Clearly better produced, with more musical possibilities (both guitarist play a bit of KB now and then and even a tad of Mellotron), with much shorter track length (max 6 minutes), this album is more concise and maybe proggier than the debut. If the first two tracks go unsurprisingly by with their lot of happy sounds, we are more intrigued with the lengthier Schupfner with its medieval-like guitars and superb flute: very reminiscent of the first album, it is the highlight of the A-side of the album along with a much calmer and reflective Waste Land.
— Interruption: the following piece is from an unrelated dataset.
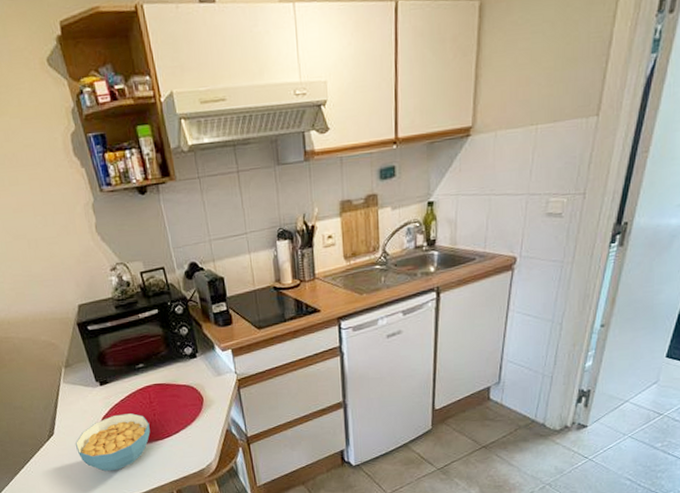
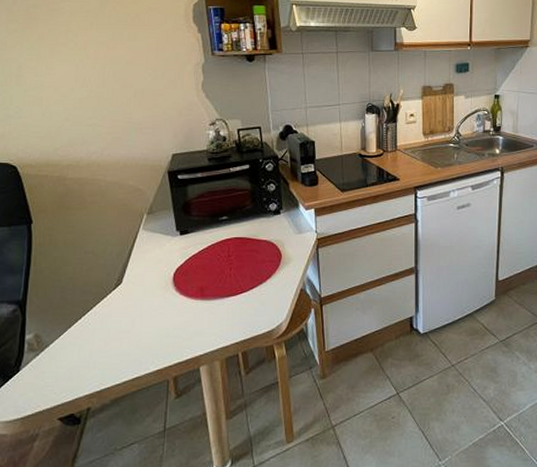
cereal bowl: present [75,413,150,472] -> none [142,266,224,328]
The second side of the album is a bit more uplifting with the instrumental Makrojel opening strongly, with a jazzy feeling, but we are again in the typical sound of theirs. Actually, it is quite hard to recognize instantly which RZ track you are listening to without the help of the albums, as they had a "sound with which they rarely digressed from. Another instrumental track, Prickel Pit, follows with heavier riffy guitars, while an Derroll Adams track, Portland Town will become a concert favourite. The closing track is a rather slow developer (with them Mellotrons and a clavinet in the intro). But while there are some Folk influences on this album, to call this their main influences would be grossly exaggerating as they take up as much from the blues or jazz in the studio and live they were even bluesier..
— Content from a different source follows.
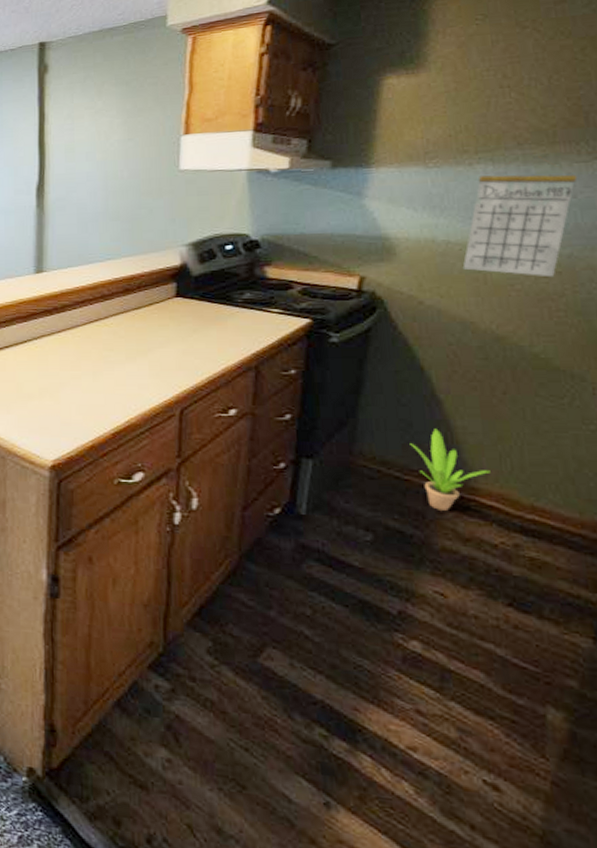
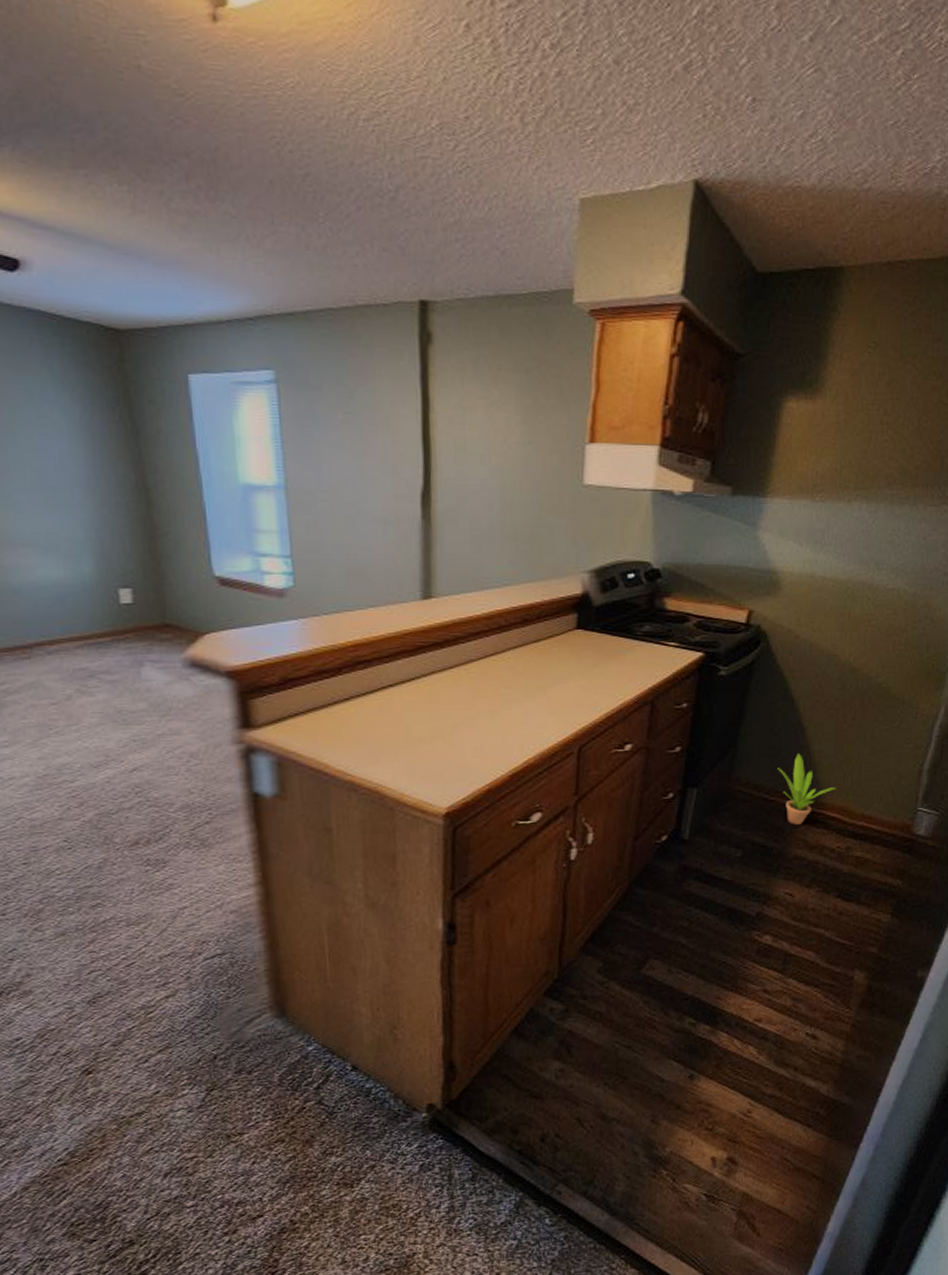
calendar: present [462,157,578,278] -> none [833,498,929,614]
As with the debut album in its Cd version, Phallobst now comes with 8 bonus tracks: the second part of the farewell concert in 72, and as you might've guessed if you read my review of the debut, the sound is bootleg-quality (marginally better at times) and them tracks do not really add any kind of value to the original album.

Again RZ was not essential to the development of progressive rock, but they were a small brick that was integral part of the pyramid, this album being just as good or pleasant as the debut. But if nothing worth writing home about, both albums do deserve the odd spin now and then.